Friends say I've changed
I don't listen
'Cause I live to be
Deep inside of you
Slide up her dress
Shouts in darkness
I'm so alive
I'm deep inside of you
You said boy made girl feel good

But still...
Deep inside
Still
I never felt alone
'Till I met you
I'm alright on my own
And then I met you
And I'd know what to do
If I just knew
What's comin'
I would change myself if I could
I walk with my people if I could find them
And I'd say that I'm sorry to you
I'm sorry to you
And I don't wanna call you
But then I wanna call you
'Cause I don't wanna crush you
But I feel like crushing you
And it's true
I took for granted
You were with me
I breathe by your looks
And you look right through me
(We were broken)
(Do you know it)
(We were broken)
(Do you know it)
(We were broken)
(Do you know it)
(We were broken)
(Do you know...)

Lies, all lies.
That's right.
All.

Something's gone
You're withdrawn
I'm not strong
Like before
I was deep inside of you
I can go nowhere
I burn candles and stare
At a ghost
Deep inside of you
And some great need in me
Starts...to bleed
I've lost myself
There's nothin' left
It's all gone
Deep inside of you

Deep inside of you
Mmmm...
Deep inside of you


~This weekend was…the best, however at the same time tempting in a way, because now I want it more than I did when I didn’t have it at all. I keep seeing your face all twisted up in pleasure, and then I smell your cologne wherever I turn and I picture you at home waiting. You’re always waiting, we’re always waiting, I’m always waiting.
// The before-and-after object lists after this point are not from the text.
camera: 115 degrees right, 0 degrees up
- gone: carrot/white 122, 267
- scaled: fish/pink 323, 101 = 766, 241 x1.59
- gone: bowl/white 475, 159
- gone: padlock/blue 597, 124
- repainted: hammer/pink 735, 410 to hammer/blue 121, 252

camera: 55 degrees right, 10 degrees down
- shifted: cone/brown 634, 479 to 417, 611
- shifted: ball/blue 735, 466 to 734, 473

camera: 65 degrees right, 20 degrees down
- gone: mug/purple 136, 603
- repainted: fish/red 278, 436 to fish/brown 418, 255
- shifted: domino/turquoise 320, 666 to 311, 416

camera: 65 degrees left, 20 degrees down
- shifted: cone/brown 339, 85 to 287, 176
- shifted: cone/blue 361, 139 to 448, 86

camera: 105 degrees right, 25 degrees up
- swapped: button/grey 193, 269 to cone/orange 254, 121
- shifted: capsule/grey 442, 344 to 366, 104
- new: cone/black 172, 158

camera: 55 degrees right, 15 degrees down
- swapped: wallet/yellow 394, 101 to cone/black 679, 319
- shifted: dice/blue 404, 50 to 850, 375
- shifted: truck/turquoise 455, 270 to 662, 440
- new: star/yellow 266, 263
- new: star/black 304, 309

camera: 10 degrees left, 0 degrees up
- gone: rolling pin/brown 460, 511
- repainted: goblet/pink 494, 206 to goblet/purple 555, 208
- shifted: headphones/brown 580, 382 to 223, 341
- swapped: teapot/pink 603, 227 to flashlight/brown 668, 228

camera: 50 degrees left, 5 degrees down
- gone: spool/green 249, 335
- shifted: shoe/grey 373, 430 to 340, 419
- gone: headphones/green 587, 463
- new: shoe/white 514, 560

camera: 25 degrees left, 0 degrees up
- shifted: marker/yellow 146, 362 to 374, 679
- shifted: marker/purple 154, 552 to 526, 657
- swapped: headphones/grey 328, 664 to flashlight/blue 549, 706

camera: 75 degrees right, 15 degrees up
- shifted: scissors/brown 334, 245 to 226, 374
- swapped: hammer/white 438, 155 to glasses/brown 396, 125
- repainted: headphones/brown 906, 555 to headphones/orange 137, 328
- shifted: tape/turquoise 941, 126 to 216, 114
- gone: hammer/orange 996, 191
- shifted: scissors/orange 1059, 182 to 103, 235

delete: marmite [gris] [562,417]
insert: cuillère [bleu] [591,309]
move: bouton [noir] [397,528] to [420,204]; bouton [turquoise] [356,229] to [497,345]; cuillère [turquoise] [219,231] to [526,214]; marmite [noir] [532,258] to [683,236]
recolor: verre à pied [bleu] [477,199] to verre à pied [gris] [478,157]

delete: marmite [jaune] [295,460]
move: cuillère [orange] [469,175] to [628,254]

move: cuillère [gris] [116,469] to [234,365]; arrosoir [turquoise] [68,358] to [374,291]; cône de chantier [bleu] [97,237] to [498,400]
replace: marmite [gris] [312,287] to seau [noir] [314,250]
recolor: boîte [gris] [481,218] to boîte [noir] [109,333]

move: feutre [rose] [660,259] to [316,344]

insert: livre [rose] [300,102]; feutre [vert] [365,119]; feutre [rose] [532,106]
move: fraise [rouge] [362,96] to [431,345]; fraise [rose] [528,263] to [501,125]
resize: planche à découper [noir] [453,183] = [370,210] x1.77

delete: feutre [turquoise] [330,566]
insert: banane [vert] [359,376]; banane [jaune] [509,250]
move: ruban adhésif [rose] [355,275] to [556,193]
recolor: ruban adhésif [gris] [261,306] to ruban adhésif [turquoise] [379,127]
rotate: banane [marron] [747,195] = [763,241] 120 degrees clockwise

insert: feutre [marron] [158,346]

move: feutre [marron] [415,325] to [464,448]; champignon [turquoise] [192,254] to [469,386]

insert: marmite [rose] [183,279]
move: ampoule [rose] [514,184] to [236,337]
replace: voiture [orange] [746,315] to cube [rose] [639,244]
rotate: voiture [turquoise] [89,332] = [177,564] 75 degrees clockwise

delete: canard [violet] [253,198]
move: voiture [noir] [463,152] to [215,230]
I think life just consists of waiting. Waiting for the herb, waiting for the calls for the herb, waiting for the weekend to come, waiting for the week to leave, waiting for everyone to disappear and leave us alone, waiting for school to get out so that I can come see you, waiting to get paid, waiting to get laid, waiting to feel good. We need to take some time to just revel in what is. Fuck waiting. Like Friday night when you said you needed to go for a walk and then you walked ten feet before turning around and running back to grab my hand and lay beside me watching the stars on the hood of the car, that was reveling in the moment. We need to do that more often. So much is spoken between us without words. The silence is so loud sometimes. I wish you were here right now so that I could have a kiss from those pouty lips.